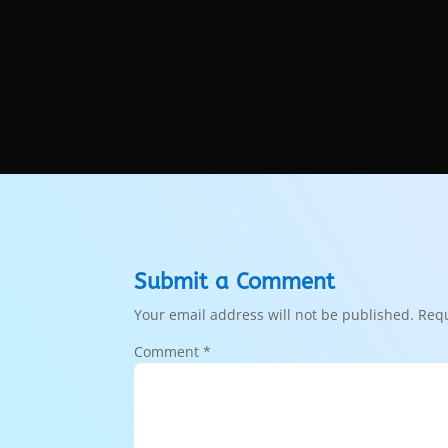
Submit a Comment
Your email address will not be published.
Requ
Comment
*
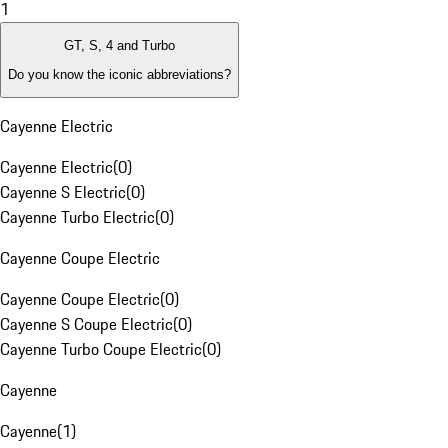
1
GT, S, 4 and Turbo
Do you know the iconic abbreviations?
Cayenne Electric
Cayenne Electric
(
0
)
Cayenne S Electric
(
0
)
Cayenne Turbo Electric
(
0
)
Cayenne Coupe Electric
Cayenne Coupe Electric
(
0
)
Cayenne S Coupe Electric
(
0
)
Cayenne Turbo Coupe Electric
(
0
)
Cayenne
Cayenne
(
1
)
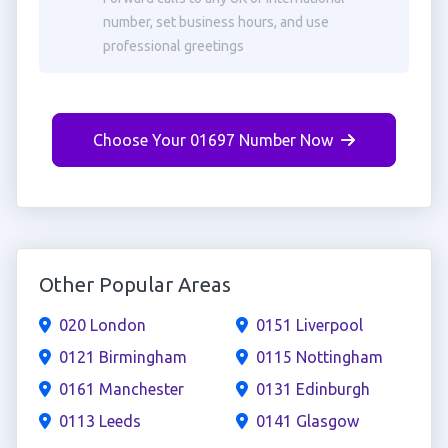
number, set business hours, and use
professional greetings
Choose Your 01697 Number Now
Other Popular Areas
020 London
0151 Liverpool
0121 Birmingham
0115 Nottingham
0161 Manchester
0131 Edinburgh
0113 Leeds
0141 Glasgow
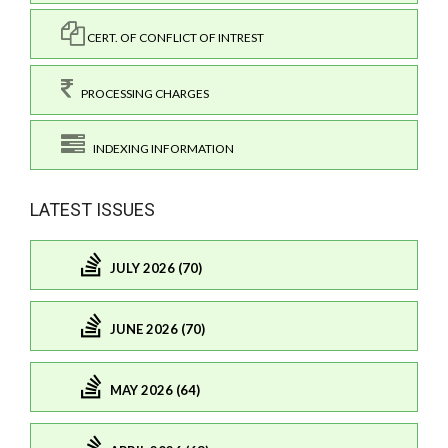
CERT. OF CONFLICT OF INTREST
PROCESSING CHARGES
INDEXING INFORMATION
LATEST ISSUES
JULY 2026 (70)
JUNE 2026 (70)
MAY 2026 (64)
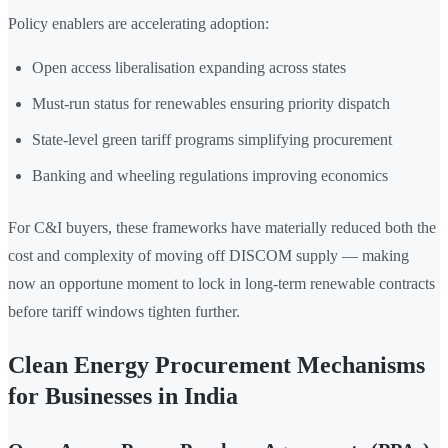
Policy enablers are accelerating adoption:
Open access liberalisation expanding across states
Must-run status for renewables ensuring priority dispatch
State-level green tariff programs simplifying procurement
Banking and wheeling regulations improving economics
For C&I buyers, these frameworks have materially reduced both the
cost and complexity of moving off DISCOM supply — making
now an opportune moment to lock in long-term renewable contracts
before tariff windows tighten further.
Clean Energy Procurement Mechanisms
for Businesses in India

▶ [Work to complete] Swap "accelerating" for "speeding up" in the data above, starting with the line with "Policy enablers are" and going on through the end of the data. Give back only those lines, with nothing else altered.

▶ [Solution below]
Policy enablers are speeding up adoption:
Open access liberalisation expanding across states
Must-run status for renewables ensuring priority dispatch
State-level green tariff programs simplifying procurement
Banking and wheeling regulations improving economics
For C&I buyers, these frameworks have materially reduced both the
cost and complexity of moving off DISCOM supply — making
now an opportune moment to lock in long-term renewable contracts
before tariff windows tighten further.
Clean Energy Procurement Mechanisms
for Businesses in India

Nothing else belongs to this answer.